### TEXT SHOWN
# Dingwall Combustion



## guy in latvia (Apr 16, 2012)

Been looking into 1k euro range for basses and was thinking about spectors, but then I discovered these. What do you guys think? Difference between rosewood and maple boards? How suitable are they for more agressive type of music? Slapping?


----------



## Necris (Apr 16, 2012)

I've played a combustion and they're great instruments for the price. They're good for slap (I'm a terrible slap player though) and messing with the knobs on the bass will get you plenty of different tones, from aggressive to mellow. The Low B string is amazingly clear, as would be expected on an instrument with a 37"-34" fan.

A maple board will give your bass a bit more of a snap and a brighter attack, where as rosewood will give a darker and more rounded attack.


----------



## guy in latvia (Apr 18, 2012)

Thats really awesome info! Thanks!

Once I repair my car I'm probably going to order one of these. Will I need to buy custom strings? Would Circle K be a good choice? Any suggestions regarding where to order these from?


----------



## Winspear (Apr 18, 2012)

D'addario Long Scales do not fit my 35" bass (string thru) on the lowest two strings (100 and 145). The taper comes up before the nut on the 145 and slightly before on the 100. 
D'addario offer Superlong strings XB145SL for example. 

I recommend Circle K. I've placed an order with them recently. Haven't got to try their strings but have only heard great things.
The important thing to me is that they offer a huge range of gauges, price single strings the same as packs (!!!) and are generally cheap as hell anyway. With fanned frets the option for single strings should be a good thing to you. You should be able to get a fully custom set for under $60. I used to pay $57 for a D'addario four string set and a single bottom+top, and that wasn't as thick as I'd like nor were the middle for customized!


----------



## TemjinStrife (Apr 18, 2012)

Dingwall and Circle K strings will both fit.


----------



## prashanthan (Apr 19, 2012)

Aren't you only supposed to use the Dingwall strings for their basses for balance across the multi-scale? Then again, I'm not too sure about that, could be entirely wrong. Tried a Combustion the other day anyway, great instrument with versatile tones, I personally couldn't hack the 37" low B string with my small hands but definitely worth going for if you can manage it!


----------



## Stealthdjentstic (Apr 19, 2012)

Plain-text document sources
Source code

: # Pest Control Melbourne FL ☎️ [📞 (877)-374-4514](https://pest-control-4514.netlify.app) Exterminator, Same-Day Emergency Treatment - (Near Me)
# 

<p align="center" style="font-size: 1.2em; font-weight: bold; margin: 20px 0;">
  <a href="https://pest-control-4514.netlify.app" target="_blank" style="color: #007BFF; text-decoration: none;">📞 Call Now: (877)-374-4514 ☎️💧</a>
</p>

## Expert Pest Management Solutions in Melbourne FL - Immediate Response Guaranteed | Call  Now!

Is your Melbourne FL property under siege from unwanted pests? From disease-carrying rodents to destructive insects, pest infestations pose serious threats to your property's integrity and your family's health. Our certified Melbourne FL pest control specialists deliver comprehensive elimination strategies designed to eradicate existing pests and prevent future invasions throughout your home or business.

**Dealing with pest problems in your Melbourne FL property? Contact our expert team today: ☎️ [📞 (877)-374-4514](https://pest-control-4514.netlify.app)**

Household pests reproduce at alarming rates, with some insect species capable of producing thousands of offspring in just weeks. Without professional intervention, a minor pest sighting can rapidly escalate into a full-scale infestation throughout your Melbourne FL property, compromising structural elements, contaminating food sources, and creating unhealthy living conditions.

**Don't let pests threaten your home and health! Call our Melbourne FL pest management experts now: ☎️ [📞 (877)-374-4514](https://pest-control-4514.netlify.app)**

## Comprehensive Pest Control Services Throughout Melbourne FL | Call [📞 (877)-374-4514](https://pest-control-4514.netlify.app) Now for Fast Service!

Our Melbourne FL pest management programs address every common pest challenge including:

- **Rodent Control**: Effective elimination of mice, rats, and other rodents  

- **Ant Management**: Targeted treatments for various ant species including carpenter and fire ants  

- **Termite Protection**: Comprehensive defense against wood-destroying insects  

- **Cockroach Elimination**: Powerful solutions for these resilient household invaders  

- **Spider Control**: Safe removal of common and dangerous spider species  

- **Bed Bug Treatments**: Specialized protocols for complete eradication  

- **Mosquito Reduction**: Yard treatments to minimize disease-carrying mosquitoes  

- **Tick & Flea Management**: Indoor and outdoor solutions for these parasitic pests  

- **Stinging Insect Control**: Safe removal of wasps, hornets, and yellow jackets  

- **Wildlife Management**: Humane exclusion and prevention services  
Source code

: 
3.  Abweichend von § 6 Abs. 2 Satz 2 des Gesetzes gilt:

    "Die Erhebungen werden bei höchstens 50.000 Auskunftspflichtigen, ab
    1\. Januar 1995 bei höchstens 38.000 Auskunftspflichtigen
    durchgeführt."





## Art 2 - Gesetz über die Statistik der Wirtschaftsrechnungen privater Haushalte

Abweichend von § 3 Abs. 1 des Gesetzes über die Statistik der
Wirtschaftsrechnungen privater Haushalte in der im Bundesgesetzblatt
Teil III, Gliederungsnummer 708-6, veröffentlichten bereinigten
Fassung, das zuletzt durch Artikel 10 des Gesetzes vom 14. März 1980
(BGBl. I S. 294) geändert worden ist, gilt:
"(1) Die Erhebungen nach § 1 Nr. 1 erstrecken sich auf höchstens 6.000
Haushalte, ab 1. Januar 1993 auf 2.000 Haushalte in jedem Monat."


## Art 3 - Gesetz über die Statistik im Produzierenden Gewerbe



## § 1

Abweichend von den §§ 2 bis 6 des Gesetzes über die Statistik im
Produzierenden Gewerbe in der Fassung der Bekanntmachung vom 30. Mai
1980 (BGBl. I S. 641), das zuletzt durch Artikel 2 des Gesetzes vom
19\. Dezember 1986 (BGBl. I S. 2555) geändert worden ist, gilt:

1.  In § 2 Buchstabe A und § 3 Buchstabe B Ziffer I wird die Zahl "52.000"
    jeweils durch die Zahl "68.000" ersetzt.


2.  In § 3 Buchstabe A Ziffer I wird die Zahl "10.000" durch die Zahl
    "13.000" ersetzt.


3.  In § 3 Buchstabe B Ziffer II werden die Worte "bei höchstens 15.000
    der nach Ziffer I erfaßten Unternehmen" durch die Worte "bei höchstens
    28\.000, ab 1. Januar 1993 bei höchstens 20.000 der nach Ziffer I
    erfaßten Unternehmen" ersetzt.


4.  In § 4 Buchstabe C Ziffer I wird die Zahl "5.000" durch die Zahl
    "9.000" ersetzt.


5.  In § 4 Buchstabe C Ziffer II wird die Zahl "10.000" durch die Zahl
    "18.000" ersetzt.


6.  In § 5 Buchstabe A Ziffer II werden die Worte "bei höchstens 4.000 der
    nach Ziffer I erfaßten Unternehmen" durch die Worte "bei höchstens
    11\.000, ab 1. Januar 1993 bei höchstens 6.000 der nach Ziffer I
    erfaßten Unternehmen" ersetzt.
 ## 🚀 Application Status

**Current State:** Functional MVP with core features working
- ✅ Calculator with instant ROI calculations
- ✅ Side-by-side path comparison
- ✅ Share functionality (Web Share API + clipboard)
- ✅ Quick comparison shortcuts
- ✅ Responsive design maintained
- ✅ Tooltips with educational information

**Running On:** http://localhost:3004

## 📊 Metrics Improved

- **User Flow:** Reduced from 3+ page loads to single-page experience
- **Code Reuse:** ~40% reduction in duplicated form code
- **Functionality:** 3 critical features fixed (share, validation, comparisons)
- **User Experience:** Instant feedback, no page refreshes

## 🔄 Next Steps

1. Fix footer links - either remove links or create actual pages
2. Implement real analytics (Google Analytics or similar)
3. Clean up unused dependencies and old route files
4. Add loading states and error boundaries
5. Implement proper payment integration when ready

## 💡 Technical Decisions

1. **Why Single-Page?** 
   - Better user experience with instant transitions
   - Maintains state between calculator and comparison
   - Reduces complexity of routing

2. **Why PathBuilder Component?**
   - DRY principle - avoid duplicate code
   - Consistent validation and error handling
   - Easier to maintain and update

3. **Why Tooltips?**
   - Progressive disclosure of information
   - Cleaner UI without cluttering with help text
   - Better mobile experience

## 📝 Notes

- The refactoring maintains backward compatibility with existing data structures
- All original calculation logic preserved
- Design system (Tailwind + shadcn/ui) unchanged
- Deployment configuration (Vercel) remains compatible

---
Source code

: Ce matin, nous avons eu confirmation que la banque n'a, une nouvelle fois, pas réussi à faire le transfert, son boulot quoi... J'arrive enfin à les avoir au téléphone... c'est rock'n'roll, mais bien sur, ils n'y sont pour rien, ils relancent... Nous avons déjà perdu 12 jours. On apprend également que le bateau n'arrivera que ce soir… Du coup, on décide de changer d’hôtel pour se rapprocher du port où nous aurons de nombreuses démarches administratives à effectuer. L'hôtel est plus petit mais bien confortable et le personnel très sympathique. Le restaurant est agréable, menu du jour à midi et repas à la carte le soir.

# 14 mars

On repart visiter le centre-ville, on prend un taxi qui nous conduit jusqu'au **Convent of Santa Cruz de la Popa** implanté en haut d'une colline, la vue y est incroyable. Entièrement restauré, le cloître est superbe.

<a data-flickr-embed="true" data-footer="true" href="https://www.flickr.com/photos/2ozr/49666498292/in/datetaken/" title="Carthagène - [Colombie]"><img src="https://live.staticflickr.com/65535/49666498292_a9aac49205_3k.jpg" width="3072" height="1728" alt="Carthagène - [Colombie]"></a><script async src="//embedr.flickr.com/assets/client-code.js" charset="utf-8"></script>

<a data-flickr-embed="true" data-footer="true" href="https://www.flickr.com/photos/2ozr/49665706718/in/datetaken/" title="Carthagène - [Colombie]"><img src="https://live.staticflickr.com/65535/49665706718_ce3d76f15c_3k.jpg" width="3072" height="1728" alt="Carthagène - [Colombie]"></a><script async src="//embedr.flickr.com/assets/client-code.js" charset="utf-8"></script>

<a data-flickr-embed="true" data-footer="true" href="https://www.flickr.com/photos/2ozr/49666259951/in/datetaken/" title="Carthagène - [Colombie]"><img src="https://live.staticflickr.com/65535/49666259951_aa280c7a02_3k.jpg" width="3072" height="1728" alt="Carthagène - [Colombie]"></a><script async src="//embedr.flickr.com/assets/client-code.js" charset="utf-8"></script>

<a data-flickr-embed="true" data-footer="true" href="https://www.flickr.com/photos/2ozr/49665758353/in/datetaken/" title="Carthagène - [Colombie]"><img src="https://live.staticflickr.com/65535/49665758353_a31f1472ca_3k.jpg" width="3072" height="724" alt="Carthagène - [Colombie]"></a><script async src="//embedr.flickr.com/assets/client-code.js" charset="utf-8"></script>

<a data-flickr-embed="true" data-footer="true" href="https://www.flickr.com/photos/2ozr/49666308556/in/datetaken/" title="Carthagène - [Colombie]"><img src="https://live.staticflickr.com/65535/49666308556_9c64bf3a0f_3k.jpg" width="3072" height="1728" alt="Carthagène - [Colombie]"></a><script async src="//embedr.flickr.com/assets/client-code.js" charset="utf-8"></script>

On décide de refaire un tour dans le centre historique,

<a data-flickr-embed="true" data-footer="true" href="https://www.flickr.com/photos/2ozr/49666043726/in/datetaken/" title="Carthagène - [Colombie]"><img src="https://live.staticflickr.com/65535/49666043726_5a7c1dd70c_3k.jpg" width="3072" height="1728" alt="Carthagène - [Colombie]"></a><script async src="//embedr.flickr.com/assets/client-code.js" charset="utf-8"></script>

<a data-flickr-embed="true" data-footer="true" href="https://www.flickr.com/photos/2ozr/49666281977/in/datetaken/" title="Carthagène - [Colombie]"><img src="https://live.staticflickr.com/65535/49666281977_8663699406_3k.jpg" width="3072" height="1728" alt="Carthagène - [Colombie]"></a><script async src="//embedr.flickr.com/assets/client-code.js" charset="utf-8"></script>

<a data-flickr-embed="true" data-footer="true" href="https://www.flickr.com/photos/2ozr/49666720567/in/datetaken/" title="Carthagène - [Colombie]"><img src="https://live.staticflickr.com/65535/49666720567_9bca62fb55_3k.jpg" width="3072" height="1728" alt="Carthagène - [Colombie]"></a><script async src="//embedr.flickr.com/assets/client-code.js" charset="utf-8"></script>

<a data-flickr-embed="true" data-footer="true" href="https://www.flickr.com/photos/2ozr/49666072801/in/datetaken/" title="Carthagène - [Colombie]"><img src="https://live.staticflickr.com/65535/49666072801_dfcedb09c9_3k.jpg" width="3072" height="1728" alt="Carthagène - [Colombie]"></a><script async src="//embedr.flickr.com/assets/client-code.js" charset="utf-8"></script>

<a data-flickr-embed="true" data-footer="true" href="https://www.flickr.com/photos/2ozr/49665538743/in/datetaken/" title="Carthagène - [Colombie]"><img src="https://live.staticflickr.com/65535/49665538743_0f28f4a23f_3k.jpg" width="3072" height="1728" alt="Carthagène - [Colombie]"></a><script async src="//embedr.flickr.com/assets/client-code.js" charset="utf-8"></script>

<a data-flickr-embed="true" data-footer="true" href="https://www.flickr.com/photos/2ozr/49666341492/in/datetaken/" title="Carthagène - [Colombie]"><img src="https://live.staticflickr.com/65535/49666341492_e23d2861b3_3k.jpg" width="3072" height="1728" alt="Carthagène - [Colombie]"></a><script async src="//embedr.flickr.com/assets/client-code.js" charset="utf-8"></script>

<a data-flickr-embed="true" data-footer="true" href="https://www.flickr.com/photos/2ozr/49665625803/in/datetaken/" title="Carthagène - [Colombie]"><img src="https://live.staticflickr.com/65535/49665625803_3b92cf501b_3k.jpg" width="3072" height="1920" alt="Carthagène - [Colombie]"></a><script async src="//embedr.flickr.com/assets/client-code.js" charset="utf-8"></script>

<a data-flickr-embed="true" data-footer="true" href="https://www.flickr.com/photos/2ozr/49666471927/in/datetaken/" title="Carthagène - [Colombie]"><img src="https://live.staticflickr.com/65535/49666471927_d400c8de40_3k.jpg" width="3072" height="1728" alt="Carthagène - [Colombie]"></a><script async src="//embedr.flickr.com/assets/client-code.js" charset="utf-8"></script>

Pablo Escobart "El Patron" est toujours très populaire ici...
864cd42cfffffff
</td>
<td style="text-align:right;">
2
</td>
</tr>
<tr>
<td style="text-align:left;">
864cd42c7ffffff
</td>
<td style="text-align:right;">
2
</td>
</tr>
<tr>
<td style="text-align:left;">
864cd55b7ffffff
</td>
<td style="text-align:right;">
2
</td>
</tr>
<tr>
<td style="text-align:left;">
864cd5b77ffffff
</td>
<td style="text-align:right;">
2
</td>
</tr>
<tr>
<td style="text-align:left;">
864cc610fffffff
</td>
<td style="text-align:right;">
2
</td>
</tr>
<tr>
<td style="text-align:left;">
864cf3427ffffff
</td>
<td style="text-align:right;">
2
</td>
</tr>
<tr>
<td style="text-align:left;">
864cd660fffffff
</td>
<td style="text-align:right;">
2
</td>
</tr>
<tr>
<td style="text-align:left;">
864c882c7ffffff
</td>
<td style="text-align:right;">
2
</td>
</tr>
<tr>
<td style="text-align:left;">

### CHECK YOUR UNDERSTANDING
1) In the Dingwall Combustion thread, reproduce the passage from "Once I repair" up to and including "on the 100.", word for word.
2) Give every distinct username that heads a post in the Dingwall Combustion thread.

### LIST OF ANSWERS
1)
Once I repair my car I'm probably going to order one of these. Will I need to buy custom strings? Would Circle K be a good choice? Any suggestions regarding where to order these from?


----------



## Winspear (Apr 18, 2012)

D'addario Long Scales do not fit my 35" bass (string thru) on the lowest two strings (100 and 145). The taper comes up before the nut on the 145 and slightly before on the 100.

2)
guy in latvia
Necris
Winspear
TemjinStrife
prashanthan
Stealthdjentstic